The title track of Technicolour Education, which is punctuated by a chirpy synth lead and an ear-wormy vocal hook, is a strong example of the band’s sonic and lyrical style. As she has learned more about her culture and ancestry, Jacob has woven new parts of herself and her family history into the band as she discovers them.
In tracks like “Bedroom Archaeology”, for instance, she asks, “How much of myself will be lost to my children’s grandchildren? Will they even know my name?” while uncovering belongings left in the bedroom of a loved one.
Listening to Only a Visitor feels similarly reflective and personal.Their songs are thoughtful yet playful, much like the nostalgia that lies behind what Jacob describes as the band’s “deceptively light” tone.
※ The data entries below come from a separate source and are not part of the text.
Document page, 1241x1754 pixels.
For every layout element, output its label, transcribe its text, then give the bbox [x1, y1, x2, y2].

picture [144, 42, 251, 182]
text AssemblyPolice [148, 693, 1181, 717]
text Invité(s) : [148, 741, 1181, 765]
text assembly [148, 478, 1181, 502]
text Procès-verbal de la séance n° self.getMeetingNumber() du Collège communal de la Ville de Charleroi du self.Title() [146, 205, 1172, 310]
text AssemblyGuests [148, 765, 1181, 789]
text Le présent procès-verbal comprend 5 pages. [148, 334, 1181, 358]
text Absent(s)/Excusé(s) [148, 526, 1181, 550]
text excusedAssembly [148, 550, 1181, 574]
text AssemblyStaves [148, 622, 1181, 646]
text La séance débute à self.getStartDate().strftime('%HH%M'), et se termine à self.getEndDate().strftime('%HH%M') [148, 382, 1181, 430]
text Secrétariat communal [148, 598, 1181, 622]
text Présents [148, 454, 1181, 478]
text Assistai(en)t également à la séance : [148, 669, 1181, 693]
What remains consistent in their portfolio is the polished production used to present her songwriting, as well as their signature keys, unpredictable structures, and layered vocal melodies.
Despite these reliable quirks, mixing things up artistically is crucial to Jacob, who says she is always striving to comfortably challenge herself and her bandmates. For this group, she is hoping to take a more minimalist approach to writing by “leaving more space between the sounds” in the future.
In the past, she has worked as a composer and arranger with a pop choir, and she is currently collaborating with another artist on a live performance that will explore events and ideas related to the movement of people within and outside of China.
“We are developing a really large piece with another musician named Nancy Tan who has put together her own Only a Visitor,” says Jacob. “It’s the same instrumentation—it’s like a mirror band—and so she has written a whole bunch of songs that are related to [Technicolour Education] in their own way. We’re developing it over the summer and over the next year into a concert with film and movement.”
The members of Only a Visitor are scattered across different cities, but they will be coming together to play a show with Vancouver locals Devours and Megamall at KW Studios on May 23. Technicolour Education and Lines are both available for streaming on Spotify and Bandcamp, and they will be touring the West and East coast from May until early July.